§ Reading text
§ §

Dyed in the Wool
I think that a lot of Georgians have a skewed opinion of a place like Canada, based on what they tell me. Many of my friends have practically begged me to smuggle them here (I’m writing from Canada now) in a spare suitcase, then let them disappear into the illegal immigrant workforce and live out their dream of getting rich quick, supporting their families back home in the process.
I have to tell them that I don’t have the power or authority to sponsor their trip here. That to work legally as an immigrant, you have to have a job lined up and agreed on before even leaving Georgia, and then you can apply for a work visa. That if I was found to be the arranger of an illegal work experience, I’d go to jail, and the worker would be deported and blacklisted.
But the dream lures them on. Many of them have friends or relatives already in Canada, as citizens or not, so clearly some of them are making this happen. Usually at huge financial cost, it seems, which they must then pay back over years before even getting back to a zero balance.

§ §

§ Information
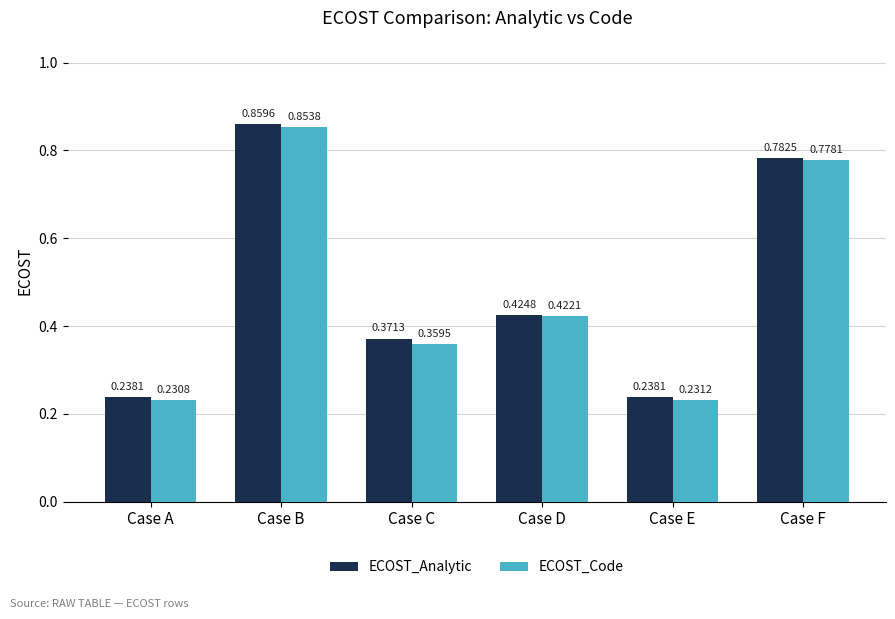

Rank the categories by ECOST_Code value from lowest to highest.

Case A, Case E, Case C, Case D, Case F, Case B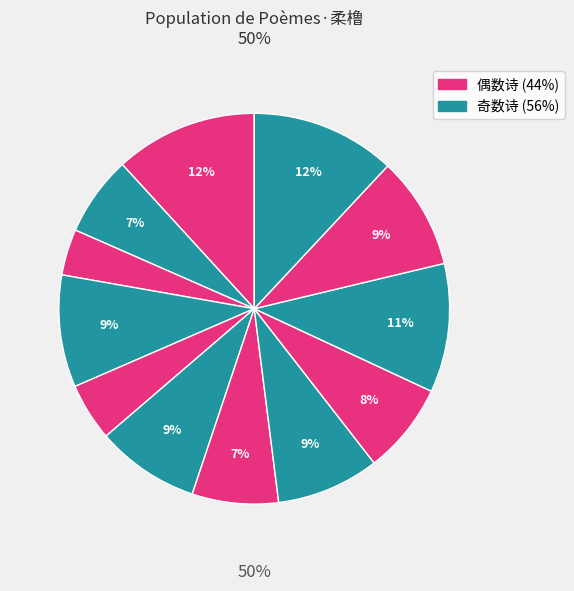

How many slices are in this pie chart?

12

§ §

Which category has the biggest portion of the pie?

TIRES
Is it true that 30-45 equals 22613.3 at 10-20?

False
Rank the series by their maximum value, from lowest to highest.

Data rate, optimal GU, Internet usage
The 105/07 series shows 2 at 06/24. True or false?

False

§ §

§ Problems and tasks
1. Say whether each statement agrees with the text about Georgians hoping to work in Canada. Answer yes or no, and quote the deciding words. (a) The writer is able to sponsor friends' trips to Canada. (b) Working legally as an immigrant requires a job agreed on before leaving Georgia. (c) Many of the writer's friends already have friends or relatives in Canada.
2. Carry on the text about Georgians hoping to work in Canada, starting after its last sentence.

§ Expected responses
1.
(a) No: "I don’t have the power or authority to sponsor their trip here."
(b) Yes: "you have to have a job lined up and agreed on before even leaving Georgia"
(c) Yes: "Many of them have friends or relatives already in Canada"

2.
They don’t know how expensive it is to live here; how much of your income goes to taxes; how cold the place is, both in climate and in relationships (compared to the warmth of Georgians); how poor the public transport is except in the big cities, making you dependent on owning and driving a car; how law-abiding and bureaucratically abound it is, compared to the freedoms in Georgia. (Building codes? What are those?) It’s just the Land of Opportunities, period.
In a place as large as this, with a population of about 36 million, there are bound to be some people who go against the grain, though. They choose to live in the countryside, grow or raise their own food, make their own furniture, renovate their own houses (maybe even build them), not change cars and fashions yearly to keep up with the Joneses. Some of them are my friends.
This couple have seen their children grow up and leave home already. He’s a film producer and director, mostly working on documentaries. He also does most of the cooking. She grows the food and raises sheep, of which they currently have 19; chickens are next. Neither of them is a country-raised person; both come from cities, so this is all new to them. They live on the edge of a lake. She makes the furniture, too.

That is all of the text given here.